#### [Given exercise 1]
Reproduce everything in the canoe restoration thread from "The inwales are" down to "canoes and fiberglass.".
#### [Given exercise 2]
For each statement below, answer yes or no on whether the canoe restoration thread agrees, and quote the words of the thread that decide it: (a) Old Town typically used oak for keels; (b) the decks are made of spruce; (c) a canoe needs a keel.

====== Text extract

It is all doable, like eating an elephant (one piece at a time).

The inwales are spruce, the outwales honduran mahogany, and the decks are white ash (same as seat frames and thwarts). Assuming it was built per catalog specifications.

From your description, it sounds like your canoe was fiberglassed rather than canvased. There are a lot of threads on these forums about wood canoes and fiberglass.
 
Thanks for the info., Dan. Any idea what the keel is made of?
And is there a quick and dirty explanation of canvas vs. fiberglass?
 
Typically, Old Town used oak for keels. A canoe does not require a keel. After you have completed all the other restoration work, take her out and paddle her, then decide if you really want a keel. Not sure what to make of the second question. When you say 'natural' does that mean that you see the wood planking from the outside? OT built some wood canoes covering the outside with 'clear' fiberglass and resin so that the planking was visible. You cannot see thru canvas. It is possible to remove fiberglass, but not fun. Videos on Youtube by Kathy Klos and others show how this is done. It has been said that a fiberglass covered boat will rot more quickly than canvas covered, because it does not dry out as quickly or thoroughly. It is certainly possible to re-canvas with canvas a previously glassed boat, bringing it back in the 'traditional' way.
 
I've added a couple of pix to show you what I've got. The first is as the canoe is being cleaned. It's got a nice pattern; the next is of the boat after drying. Not sure how to rotate the thing, and I don't have any pix of the inside, which is nice, except for the gunnels, stems, and deck. Sorry about the format; not sure what's happening! IMG_6989.JPG IMG_6990.JPG
IMG_6989.JPG
IMG_6990.JPG
IMG_6989.JPG IMG_6990.JPG
 
I am suspicious that the canoe left the factory with canvas, and was glassed by somebody later on. Never seen that zebra pattern before. If she is watertight, or close to it, do a minimal restoration, then use and enjoy the canoe. Save the hard work for later when it really needs it.
 
I am suspicious that the canoe left the factory with canvas, and was glassed by somebody later on. Never seen that zebra pattern before.

The "Natural" on the build record indicates that it was fiberglassed at the factory and left clear to show the wood. I can't explain the zebra stripes either but agree with Tom's suggestion to "do a minimal restoration." Factory fiberglass is often much very difficult to remove since they typically used styrene to thin the first coat of resin and improve the adhesion to the wood. Good luck with the restoration,

Benson
 
The zebra striping on the hull is not unusual in terms of wood and furniture. The boat has seen a lot of changes of humidity and temperature. The space where it is just cedar planking will freeze, thaw and soak more quickly. The place where it has ribs will be slower. Given the right (really "wrong") storage condition the wood undergoes totally different aging.
 
Hi all,
I'm back, finally. I have removed the keel and outer gunwhale and applied 7 coats of varnish to the hull.
Now what??
I need to replace both gunnels, the keel, deckplates, and probably a few ribs. I'm not sure what the order of progression should be at this point.
Right now I'm almost done shaping the outer gunnels but I don't know if I should put them on and then replace the inners.

============
====== Given entries

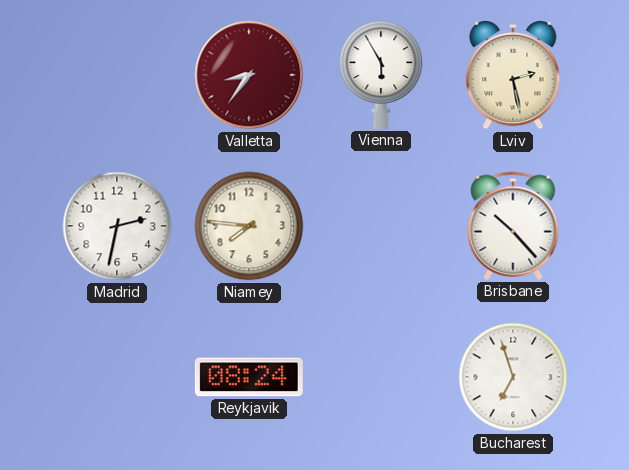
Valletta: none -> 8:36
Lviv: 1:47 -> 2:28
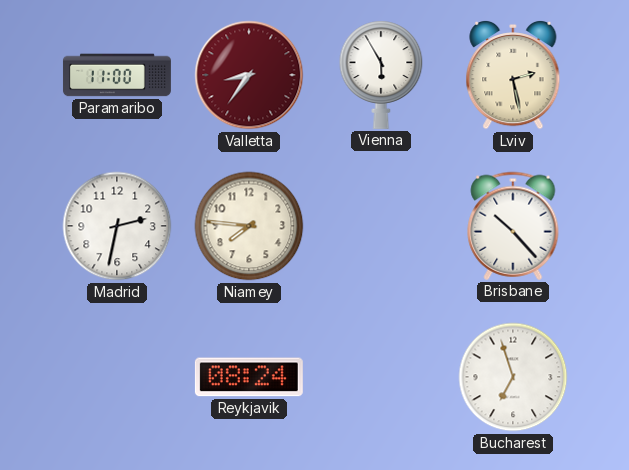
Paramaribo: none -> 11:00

============
====== Given entries

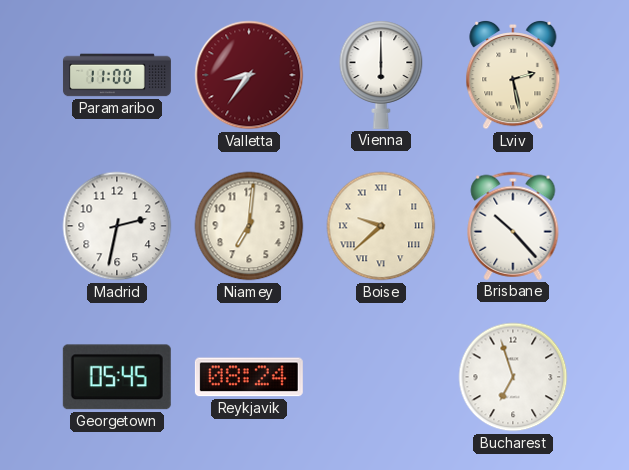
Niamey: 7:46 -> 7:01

============
====== Given entries

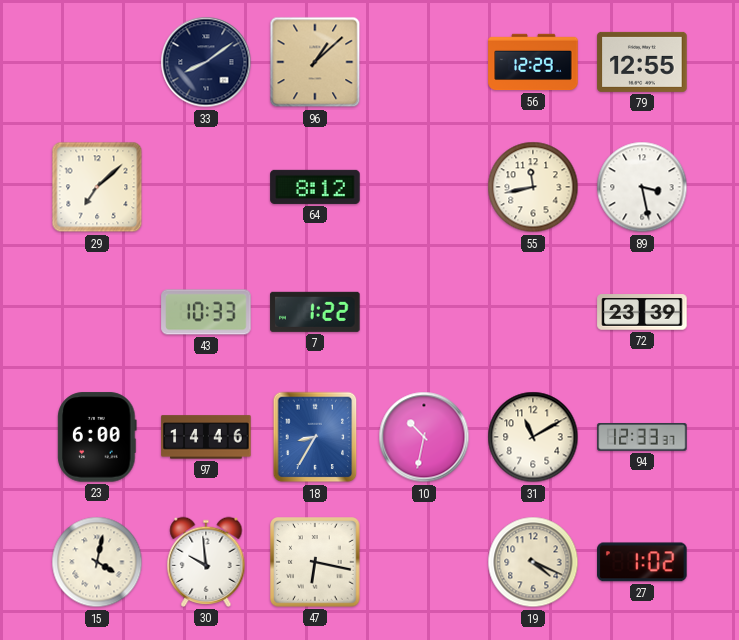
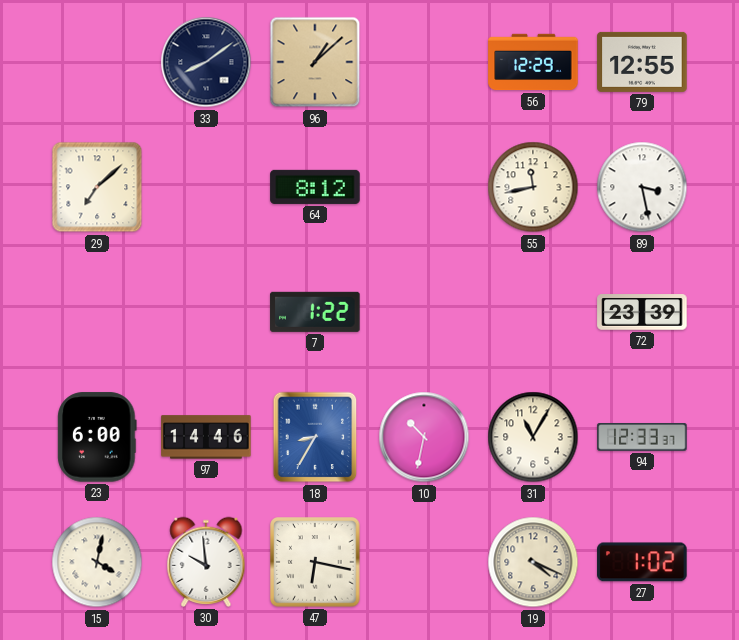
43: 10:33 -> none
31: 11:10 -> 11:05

============

#### [Full output 1]
The inwales are spruce, the outwales honduran mahogany, and the decks are white ash (same as seat frames and thwarts). Assuming it was built per catalog specifications.

From your description, it sounds like your canoe was fiberglassed rather than canvased. There are a lot of threads on these forums about wood canoes and fiberglass.

#### [Full output 2]
(a) Yes: "Typically, Old Town used oak for keels."
(b) No: "the decks are white ash"
(c) No: "A canoe does not require a keel."